Quelles caractéristiques une viande doit-elle posséder pour une maturation idéale ?
Avant d’être consommées, toutes les viandes connaissent une période de maturation – entre 1 à 2 semaines – quelque soit l’animal. C’est elle qui permet la transformation du muscle en viande. Mais seules les viandes qui possèdent un bon équilibre de gras et de collagène tel que le bœuf, pourront rester en vieillissement pendant plusieurs mois. Il doit grandir de la manière la plus saine possible, dans les prés et être nourri uniquement d’herbages. Il faut également limiter le stress au maximum. A partir de là, on peut pratiquer une bonne maturation.
Quelles espèces utilisez-vous ?
J’utilise environ une quinzaine de races. Une bonne viande n’est pas forcément une race pure. Afin d’obtenir un faible taux de collagène et un bon équilibre de gras, des croisements sont souvent réalisés. On les appelle les races bovines mixtes. Nous croisons par exemple des bœufs Hereford avec des bœufs du Simmental ou Angus, des Limousines avec des Normandes, etc.
Certaines d’entre-elles se prêtent-elles mieux à la maturation que d’autres ?
Alors que les races anglaises et françaises mixtes se prêtent bien à la maturation, les races à viandes bovines françaises telles que la limousine, la charolaise et l’aquitaine ne se prêtent pas facilement à ce procédé. En maturation, leur collagène – en trop grand nombre – ne disparait pas complètement et son manque de gras l’empêche de bien se conserver. Au final, on obtient plus un faisandage qu’une maturation et la viande se détériore plutôt qu’elle ne s’améliore.
© Yves Marie Le Bourdonnec
© Yves Marie Le Bourdonnec
Quel est le stade idéal de maturation ?
Lorsque l’on obtient un juste équilibre entre la jutosité et le niveau de perte. A 60 % du poids initial, on se situe au bon stade. Si la perte est trop importante et ne justifie pas la qualité du produit, ça n’a plus d’intérêt. Cependant, au niveau gustatif, si la viande a été élevée et conservée dans de bonnes conditions, elle est toujours mangeable.

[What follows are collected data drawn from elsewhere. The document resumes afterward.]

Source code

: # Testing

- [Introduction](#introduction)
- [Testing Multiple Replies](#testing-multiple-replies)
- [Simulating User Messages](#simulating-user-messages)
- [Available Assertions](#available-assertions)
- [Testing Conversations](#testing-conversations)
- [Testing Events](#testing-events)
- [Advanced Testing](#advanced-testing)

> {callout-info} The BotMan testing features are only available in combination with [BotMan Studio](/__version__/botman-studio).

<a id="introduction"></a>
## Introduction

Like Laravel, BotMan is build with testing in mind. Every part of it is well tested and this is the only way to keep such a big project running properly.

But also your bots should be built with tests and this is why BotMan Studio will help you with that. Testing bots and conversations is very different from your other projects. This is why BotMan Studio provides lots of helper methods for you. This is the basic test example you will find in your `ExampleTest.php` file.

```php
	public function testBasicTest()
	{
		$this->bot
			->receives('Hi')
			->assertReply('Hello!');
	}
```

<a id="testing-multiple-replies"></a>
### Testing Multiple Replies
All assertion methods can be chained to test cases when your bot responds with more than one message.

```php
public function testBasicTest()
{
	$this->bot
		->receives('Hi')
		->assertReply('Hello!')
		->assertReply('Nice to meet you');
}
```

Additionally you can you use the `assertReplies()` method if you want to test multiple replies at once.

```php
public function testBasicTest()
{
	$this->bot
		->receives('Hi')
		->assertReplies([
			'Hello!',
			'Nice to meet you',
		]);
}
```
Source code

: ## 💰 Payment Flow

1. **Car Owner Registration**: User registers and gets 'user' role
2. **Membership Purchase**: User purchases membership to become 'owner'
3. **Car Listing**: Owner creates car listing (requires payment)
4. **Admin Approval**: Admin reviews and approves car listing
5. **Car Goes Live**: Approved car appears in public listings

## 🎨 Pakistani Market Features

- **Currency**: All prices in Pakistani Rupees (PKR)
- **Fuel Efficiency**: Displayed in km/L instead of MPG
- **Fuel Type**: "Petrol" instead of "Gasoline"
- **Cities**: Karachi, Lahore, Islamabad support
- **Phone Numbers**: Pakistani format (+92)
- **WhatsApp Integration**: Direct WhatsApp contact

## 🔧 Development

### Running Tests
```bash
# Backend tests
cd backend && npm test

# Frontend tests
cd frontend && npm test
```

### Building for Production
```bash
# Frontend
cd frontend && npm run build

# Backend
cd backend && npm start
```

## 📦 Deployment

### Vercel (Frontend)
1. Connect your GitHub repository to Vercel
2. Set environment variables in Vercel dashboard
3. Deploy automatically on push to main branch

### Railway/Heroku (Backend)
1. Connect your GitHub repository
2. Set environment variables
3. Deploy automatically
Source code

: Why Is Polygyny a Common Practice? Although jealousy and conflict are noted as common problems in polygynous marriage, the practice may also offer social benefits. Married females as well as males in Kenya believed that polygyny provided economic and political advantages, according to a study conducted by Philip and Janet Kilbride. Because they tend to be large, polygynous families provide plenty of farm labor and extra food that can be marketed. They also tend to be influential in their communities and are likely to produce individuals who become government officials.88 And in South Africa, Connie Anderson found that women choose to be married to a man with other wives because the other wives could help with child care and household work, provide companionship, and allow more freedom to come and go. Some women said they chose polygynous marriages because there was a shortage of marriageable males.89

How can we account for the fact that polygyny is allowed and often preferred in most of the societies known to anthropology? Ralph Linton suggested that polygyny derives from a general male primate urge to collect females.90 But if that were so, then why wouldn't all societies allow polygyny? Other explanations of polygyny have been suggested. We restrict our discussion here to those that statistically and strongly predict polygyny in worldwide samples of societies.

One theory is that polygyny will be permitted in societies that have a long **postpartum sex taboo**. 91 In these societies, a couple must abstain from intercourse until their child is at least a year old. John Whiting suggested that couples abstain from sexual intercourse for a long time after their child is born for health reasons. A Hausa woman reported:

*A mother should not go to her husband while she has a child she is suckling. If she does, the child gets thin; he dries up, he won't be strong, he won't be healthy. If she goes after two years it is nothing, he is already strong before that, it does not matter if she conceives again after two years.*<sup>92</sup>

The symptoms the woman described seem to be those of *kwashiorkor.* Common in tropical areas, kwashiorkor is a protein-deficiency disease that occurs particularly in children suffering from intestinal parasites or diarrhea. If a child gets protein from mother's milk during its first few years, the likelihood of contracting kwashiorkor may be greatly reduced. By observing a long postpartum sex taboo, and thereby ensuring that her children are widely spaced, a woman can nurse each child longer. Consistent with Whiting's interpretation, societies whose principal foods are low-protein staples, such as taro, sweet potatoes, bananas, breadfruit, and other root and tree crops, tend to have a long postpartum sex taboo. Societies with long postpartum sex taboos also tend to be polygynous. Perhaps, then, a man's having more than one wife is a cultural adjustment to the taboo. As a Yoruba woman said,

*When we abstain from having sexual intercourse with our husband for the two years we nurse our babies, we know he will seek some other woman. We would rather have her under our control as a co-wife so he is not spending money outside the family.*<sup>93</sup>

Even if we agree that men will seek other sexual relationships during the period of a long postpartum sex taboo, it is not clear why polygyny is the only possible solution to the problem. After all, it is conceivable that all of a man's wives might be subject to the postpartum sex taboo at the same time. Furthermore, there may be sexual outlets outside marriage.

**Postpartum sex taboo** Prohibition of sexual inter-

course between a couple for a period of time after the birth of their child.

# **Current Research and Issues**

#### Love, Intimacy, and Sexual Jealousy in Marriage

Quels sont les effets de la maturation sur les goûts, les saveurs et les textures ?
La maturation apporte un goût complètement différent de celui d’une viande fraîche. Les parfums se rapprochent de ceux d’un jambon cru espagnol avec des arômes de noisette. On note également la présence d’une cinquième saveur, l’umami, que l’on retrouve habituellement dans la cuisine japonaise ainsi que dans des aliments séchés et affinés tels que le fromage et le saumon fumé. Au niveau des textures, on se situe dans la grande tendreté, pas besoin de rajouter une noix de beurre à la cuisson.
Peut-on faire maturer sa viande chez soi ?
Sauf si vous possédez une chambre froide assez grande pour pouvoir contenir des carcasses entières, ça risque d’être compliqué ! La viande doit être maturée dans un environnement parfaitement sain, à une température de 2°C, et à un débit d’hydrométrie très régulier.
Enfin, quels sont vos conseils de préparation et de cuisson ?
Ces viandes sont cuisinées essentiellement grillées et rôties. Leur préparation s’effectue en trois phases. Dans une poêle ou sur une plancha, on marque la viande. On colore le morceau pour protéger sa jutosité. Ensuite, on la met à rôtir 10 à 15 minutes à 200°C. Enfin, on la laisse reposer autant de temps, sur une planche et sans aucune couverture. On n’y ajoute ni matière grasse, ni sel, ni poivre.